* **Problem**: For each line in the material below that holds "ensuring", copy that line.

* **Listed entries**:
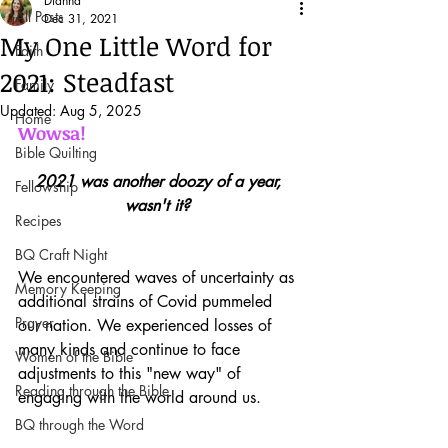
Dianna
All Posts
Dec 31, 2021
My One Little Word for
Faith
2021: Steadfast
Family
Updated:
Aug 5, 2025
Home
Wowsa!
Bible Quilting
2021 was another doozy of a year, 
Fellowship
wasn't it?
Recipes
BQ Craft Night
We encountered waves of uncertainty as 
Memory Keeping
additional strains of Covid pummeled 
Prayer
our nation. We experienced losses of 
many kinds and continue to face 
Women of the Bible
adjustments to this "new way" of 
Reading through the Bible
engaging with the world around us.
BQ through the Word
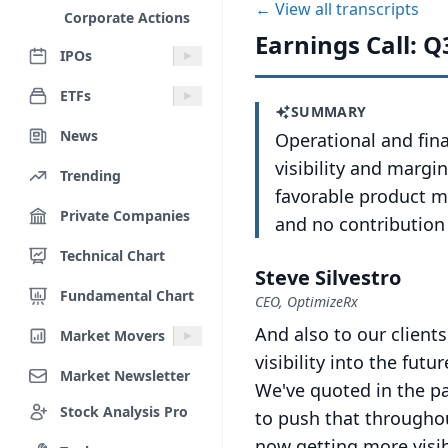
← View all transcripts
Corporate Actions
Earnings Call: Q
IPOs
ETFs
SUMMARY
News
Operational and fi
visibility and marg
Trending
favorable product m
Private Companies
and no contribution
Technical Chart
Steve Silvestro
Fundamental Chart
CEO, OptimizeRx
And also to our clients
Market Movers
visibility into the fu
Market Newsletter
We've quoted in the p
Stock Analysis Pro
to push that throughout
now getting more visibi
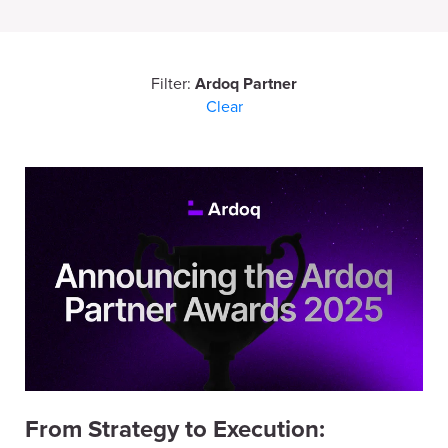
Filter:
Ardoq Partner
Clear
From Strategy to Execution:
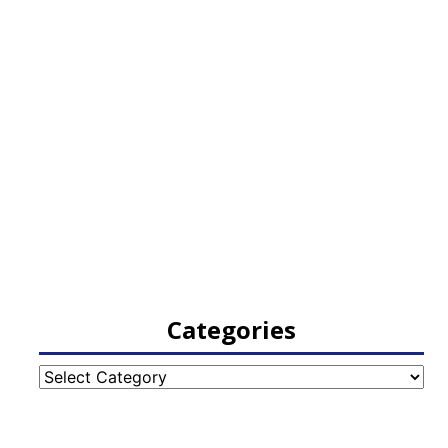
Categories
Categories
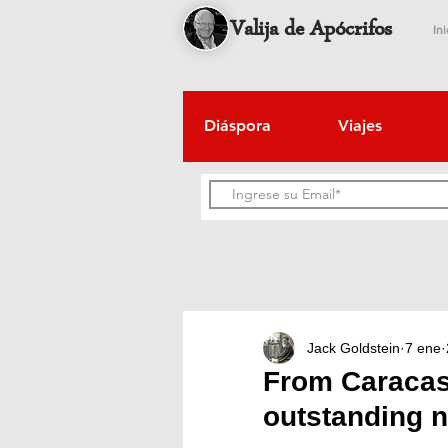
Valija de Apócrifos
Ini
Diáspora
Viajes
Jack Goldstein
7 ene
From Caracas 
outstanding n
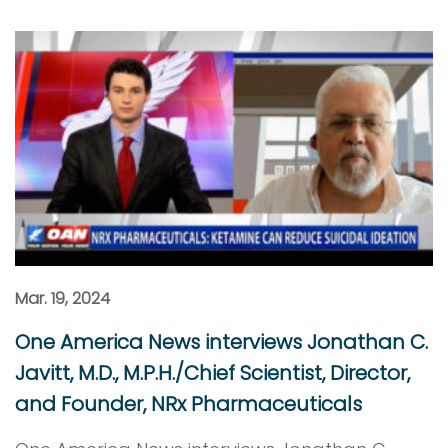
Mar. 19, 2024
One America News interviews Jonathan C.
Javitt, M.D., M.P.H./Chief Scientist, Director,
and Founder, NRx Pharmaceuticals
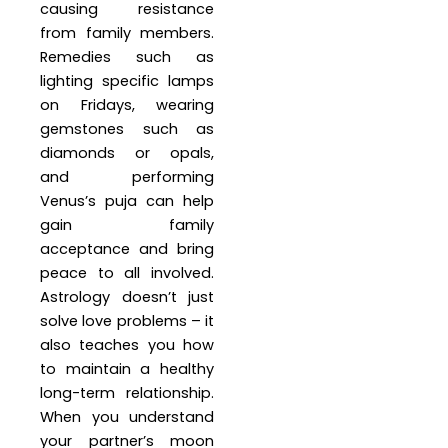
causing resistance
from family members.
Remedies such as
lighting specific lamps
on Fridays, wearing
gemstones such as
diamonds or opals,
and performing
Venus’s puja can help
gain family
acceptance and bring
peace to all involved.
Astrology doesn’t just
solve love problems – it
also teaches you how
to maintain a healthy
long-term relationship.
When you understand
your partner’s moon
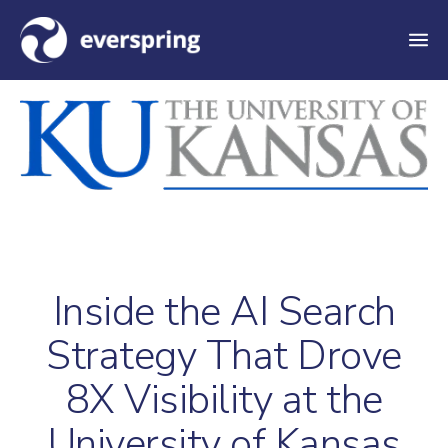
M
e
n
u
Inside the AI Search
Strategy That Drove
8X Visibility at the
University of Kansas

--

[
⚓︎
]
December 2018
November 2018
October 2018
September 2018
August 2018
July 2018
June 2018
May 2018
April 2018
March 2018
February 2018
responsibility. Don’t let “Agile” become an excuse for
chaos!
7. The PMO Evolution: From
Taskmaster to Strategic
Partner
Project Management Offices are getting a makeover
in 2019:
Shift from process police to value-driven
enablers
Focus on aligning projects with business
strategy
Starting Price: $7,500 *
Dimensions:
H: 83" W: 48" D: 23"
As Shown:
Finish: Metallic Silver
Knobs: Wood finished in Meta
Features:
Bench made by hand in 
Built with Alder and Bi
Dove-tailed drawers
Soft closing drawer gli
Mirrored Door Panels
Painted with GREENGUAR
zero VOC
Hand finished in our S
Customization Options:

---

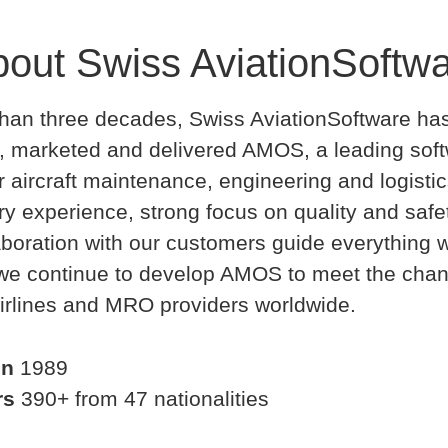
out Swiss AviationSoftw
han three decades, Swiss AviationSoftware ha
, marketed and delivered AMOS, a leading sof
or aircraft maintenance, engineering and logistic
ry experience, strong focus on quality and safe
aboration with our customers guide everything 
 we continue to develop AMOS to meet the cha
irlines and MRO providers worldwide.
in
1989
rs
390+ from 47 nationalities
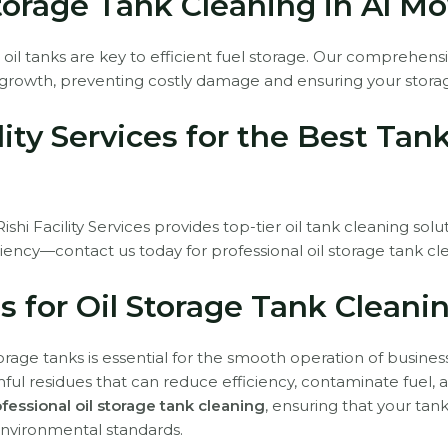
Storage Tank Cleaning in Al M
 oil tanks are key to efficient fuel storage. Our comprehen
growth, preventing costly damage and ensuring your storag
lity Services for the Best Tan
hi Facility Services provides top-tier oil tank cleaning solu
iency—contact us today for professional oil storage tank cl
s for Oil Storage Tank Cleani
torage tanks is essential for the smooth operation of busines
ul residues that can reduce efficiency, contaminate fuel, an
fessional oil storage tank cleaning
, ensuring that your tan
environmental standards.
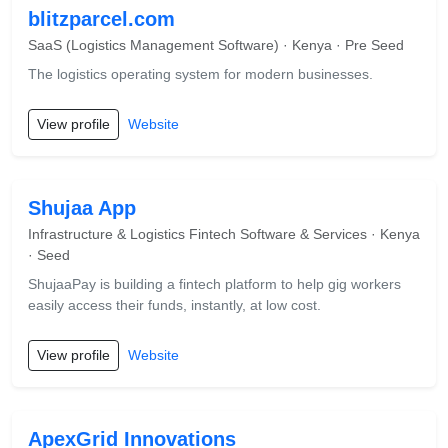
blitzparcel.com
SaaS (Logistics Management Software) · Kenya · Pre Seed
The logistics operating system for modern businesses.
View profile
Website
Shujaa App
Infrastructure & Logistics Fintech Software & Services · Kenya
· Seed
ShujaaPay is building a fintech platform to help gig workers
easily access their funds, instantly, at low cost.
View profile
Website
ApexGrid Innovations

* **Answer for this exercise**:
growth, preventing costly damage and ensuring your storag
, ensuring that your tan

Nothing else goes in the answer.